A new study reveals that a type of noninvasive DNA test of the fetus can detect cancer that the mother might have in its early stages. The test basically analyzes the fetus’s DNA, which is found in the mother’s blood.
At the beginning, the researchers wanted to come up with a way to make the noninvasive prenatal testing used to determine if the baby has Down Syndrome more accurate, as they were hoping it would detect more chromosomal abnormalities in the fetuses who had them.
However, they were surprised to find abnormalities that could not be linked to the genetic materials of the mothers or the fetuses. It was then when they saw that the abnormalities were very similar to those found in cancer.
This was the case for three women out of the 6,000 tested, whom the researchers asked to see oncologists. Surprisingly enough, the women found out they were each suffering from different types of cancer: follicular lymphoma, ovarian cancer and Hodkin’s lymphoma. The woman who tested positive for follicular lymphoma had inactive cancer, so she didn’t undergo any treatment. The other two were treated with chemotherapy.
All these forms of cancer were detected in their early stages. The researchers said that the testing was incredibly useful because it gave the women a chance to detect it before the cancer developed too much. If they hadn’t been tested, they would have probably found out they suffered from cancer much later.

[WHAT YOU SHOULD DO] Please extend the passage on the prenatal DNA test that found early cancer in three pregnant women, beginning right after its last sentence.

[DATASET]

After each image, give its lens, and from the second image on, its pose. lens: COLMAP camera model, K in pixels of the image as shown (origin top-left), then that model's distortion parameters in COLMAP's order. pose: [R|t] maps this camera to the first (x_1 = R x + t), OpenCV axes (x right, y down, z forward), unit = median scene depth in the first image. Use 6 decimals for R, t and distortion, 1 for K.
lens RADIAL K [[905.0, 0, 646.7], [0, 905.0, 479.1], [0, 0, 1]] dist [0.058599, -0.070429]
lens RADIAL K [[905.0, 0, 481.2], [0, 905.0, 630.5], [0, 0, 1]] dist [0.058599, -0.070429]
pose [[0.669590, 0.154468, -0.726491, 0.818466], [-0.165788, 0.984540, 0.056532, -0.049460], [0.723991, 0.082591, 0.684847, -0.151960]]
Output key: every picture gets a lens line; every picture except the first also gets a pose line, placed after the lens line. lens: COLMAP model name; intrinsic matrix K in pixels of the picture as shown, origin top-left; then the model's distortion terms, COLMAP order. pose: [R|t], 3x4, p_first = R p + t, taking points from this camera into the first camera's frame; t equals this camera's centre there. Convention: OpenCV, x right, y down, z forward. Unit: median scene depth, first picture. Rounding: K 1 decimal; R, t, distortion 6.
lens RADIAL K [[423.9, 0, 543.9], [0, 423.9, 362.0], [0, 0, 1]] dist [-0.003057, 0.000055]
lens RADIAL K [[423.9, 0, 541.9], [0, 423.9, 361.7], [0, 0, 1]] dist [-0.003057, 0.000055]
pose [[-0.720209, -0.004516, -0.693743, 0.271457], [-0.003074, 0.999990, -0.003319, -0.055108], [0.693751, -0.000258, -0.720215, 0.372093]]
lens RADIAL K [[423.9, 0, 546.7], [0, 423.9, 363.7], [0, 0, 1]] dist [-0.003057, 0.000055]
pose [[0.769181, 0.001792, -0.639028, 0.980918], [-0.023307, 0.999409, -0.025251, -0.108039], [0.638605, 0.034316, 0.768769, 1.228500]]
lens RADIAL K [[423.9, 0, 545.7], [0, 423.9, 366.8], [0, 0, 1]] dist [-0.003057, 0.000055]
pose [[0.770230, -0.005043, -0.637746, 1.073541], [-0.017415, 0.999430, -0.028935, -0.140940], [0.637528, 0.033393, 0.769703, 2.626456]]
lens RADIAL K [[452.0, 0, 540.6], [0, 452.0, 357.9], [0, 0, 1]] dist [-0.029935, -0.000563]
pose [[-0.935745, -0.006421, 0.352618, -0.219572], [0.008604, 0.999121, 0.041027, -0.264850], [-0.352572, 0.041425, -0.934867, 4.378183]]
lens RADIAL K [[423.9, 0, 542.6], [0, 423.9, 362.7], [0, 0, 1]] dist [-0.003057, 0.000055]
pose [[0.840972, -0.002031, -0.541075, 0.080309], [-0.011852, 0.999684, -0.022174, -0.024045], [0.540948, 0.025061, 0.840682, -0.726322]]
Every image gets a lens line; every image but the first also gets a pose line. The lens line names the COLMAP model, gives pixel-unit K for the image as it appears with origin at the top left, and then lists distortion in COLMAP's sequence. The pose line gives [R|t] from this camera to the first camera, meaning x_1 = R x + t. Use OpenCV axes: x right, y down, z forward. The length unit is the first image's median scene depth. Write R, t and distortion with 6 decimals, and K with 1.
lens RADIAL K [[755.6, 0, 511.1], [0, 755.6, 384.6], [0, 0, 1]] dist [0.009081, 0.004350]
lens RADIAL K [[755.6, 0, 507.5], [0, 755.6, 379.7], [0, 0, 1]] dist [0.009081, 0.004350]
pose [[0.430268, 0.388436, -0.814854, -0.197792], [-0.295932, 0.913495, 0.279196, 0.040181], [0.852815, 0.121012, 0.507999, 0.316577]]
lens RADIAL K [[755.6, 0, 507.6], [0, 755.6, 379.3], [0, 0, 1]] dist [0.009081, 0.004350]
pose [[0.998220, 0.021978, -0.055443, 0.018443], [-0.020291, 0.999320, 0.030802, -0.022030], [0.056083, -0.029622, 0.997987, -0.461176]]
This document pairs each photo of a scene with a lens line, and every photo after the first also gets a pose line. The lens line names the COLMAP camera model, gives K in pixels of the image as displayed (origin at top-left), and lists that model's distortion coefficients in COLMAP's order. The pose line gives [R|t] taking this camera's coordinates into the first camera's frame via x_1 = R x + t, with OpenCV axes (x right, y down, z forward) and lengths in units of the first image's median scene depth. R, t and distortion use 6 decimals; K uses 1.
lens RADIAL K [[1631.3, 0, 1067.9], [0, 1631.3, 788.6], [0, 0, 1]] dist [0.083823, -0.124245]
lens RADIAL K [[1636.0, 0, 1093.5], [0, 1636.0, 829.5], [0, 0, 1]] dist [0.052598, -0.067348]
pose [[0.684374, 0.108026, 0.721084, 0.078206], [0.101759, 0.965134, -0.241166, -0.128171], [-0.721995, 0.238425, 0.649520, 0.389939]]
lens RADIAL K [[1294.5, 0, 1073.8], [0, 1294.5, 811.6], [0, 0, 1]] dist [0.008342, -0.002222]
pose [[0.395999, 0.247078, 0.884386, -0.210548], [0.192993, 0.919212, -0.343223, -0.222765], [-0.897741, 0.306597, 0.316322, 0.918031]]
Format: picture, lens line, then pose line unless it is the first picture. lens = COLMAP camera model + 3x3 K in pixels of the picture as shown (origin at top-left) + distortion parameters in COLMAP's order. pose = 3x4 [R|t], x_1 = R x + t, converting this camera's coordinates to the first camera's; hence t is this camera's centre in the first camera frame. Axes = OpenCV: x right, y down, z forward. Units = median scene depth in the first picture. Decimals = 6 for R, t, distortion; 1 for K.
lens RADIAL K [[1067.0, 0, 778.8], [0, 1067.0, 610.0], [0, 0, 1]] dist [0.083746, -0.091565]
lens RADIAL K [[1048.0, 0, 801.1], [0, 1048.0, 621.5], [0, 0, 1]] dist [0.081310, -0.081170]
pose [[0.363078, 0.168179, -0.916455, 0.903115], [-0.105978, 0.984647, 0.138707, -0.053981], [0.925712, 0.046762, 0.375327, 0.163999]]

[YOUR RESPONSE]
“Considering the bad prognosis of some cancers when detected later, and given that we know that it is both possible and safe to treat the disease during pregnancy, this is an important added advantage of NIPT (noninvasive prenatal testing) ,” said lead study author Joris Vermeesch, who is the chief of the Laboratory for Cytogenetics and Genome Research at Leuven University, Belgium.
It is an important step forward, not only because it can enable the detection of cancer in its early stages, but also because some pregnancy symptoms can coincide with symptoms present in certain tumors. These include exhaustion, abdominal pain, nausea or vaginal blood loss.
This new type of testing can be developed and used not only with pregnant women but also with others who are suspected of having various types of tumors.
The results of the study are to be published in the journal JAMA Oncology, after they have been presented during the meeting of the European Society of Human Genetics, held every year in Glasgow, Scotland, on Saturday, the 13th of June.